# Text passage:
Paul Casimir Marcinkus  (; January 15, 1922 – February 20, 2006) was an American archbishop of the Roman Catholic Church and president of the Institute for the Works of Religion, commonly known as the Vatican Bank, from 1971 to 1989.

Early life 
Marcinkus was born in Cicero, Illinois, the son of Lithuanian immigrants and the youngest of five children. His father worked as a window cleaner, among other occupations.

After attending Archbishop Quigley Preparatory Seminary and St. Mary of the Lake Seminary, Paul was ordained to the priesthood for the Archdiocese of Chicago on May 3, 1947, and served parish assignments with both St. Christina's and Holy Cross Church on the city's south side. By 1949, he had been appointed to the archdiocese's matrimonial tribunal, which processed applications to have marriages annulled.

International career 
In 1950, Marcinkus began to fulfil special assignments for the Holy See and became friendly with Cardinal Giovanni Battista Montini, later Pope Paul VI, while studying canon law at the Gregorian University. Upon earning his degree in 1953, he completed the two-year program for prospective diplomats at the Pontifical Ecclesiastical Academy and was assigned to Bolivia in 1955 and to Canada four years later, serving as secretary in the nunciature of the Holy See in both instances.

Beginning in December 1959, he worked at the Secretariat of State in Rome and served on occasion as an interpreter for Pope John XXIII and as an English translator for Pope Paul VI. Under Paul VI, he helped manage arrangements for papal overseas trips. His height and muscular build served him well as an "informal bodyguard" for Paul VI, earning him the nickname "The Gorilla". On January 6, 1969, he received his episcopal consecration as Titular Archbishop of Horta.

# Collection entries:
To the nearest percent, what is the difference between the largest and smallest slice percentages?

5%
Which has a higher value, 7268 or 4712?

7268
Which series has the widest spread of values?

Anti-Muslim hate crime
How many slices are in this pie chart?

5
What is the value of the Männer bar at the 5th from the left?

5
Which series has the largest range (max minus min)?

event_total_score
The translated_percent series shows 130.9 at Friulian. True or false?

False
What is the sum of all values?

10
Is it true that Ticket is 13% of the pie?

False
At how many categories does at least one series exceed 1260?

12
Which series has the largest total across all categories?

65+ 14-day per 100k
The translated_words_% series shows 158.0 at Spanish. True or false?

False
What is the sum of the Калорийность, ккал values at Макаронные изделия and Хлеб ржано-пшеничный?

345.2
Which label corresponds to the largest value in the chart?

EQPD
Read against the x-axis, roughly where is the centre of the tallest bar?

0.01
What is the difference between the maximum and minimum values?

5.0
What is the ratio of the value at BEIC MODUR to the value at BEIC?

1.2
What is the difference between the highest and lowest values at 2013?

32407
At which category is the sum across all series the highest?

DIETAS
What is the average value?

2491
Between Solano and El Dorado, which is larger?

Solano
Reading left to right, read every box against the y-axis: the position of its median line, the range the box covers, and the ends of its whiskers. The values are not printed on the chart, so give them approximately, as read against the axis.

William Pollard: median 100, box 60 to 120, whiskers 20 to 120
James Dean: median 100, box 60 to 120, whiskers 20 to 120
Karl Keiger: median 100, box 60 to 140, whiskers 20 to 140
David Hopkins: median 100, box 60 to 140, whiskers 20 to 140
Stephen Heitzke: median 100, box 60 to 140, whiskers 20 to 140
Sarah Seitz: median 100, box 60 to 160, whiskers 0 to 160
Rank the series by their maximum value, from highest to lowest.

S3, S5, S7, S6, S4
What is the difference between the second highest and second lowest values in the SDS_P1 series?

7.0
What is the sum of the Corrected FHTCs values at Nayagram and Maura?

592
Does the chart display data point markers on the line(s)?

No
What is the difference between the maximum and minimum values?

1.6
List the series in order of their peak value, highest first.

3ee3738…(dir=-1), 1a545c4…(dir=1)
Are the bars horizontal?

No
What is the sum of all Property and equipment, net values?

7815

# Assigned task:
From the passage on Paul Casimir Marcinkus above, extract the stretch from "International career" through "in both instances.", copying it word for word.

# Completed exercise:
International career 
In 1950, Marcinkus began to fulfil special assignments for the Holy See and became friendly with Cardinal Giovanni Battista Montini, later Pope Paul VI, while studying canon law at the Gregorian University. Upon earning his degree in 1953, he completed the two-year program for prospective diplomats at the Pontifical Ecclesiastical Academy and was assigned to Bolivia in 1955 and to Canada four years later, serving as secretary in the nunciature of the Holy See in both instances.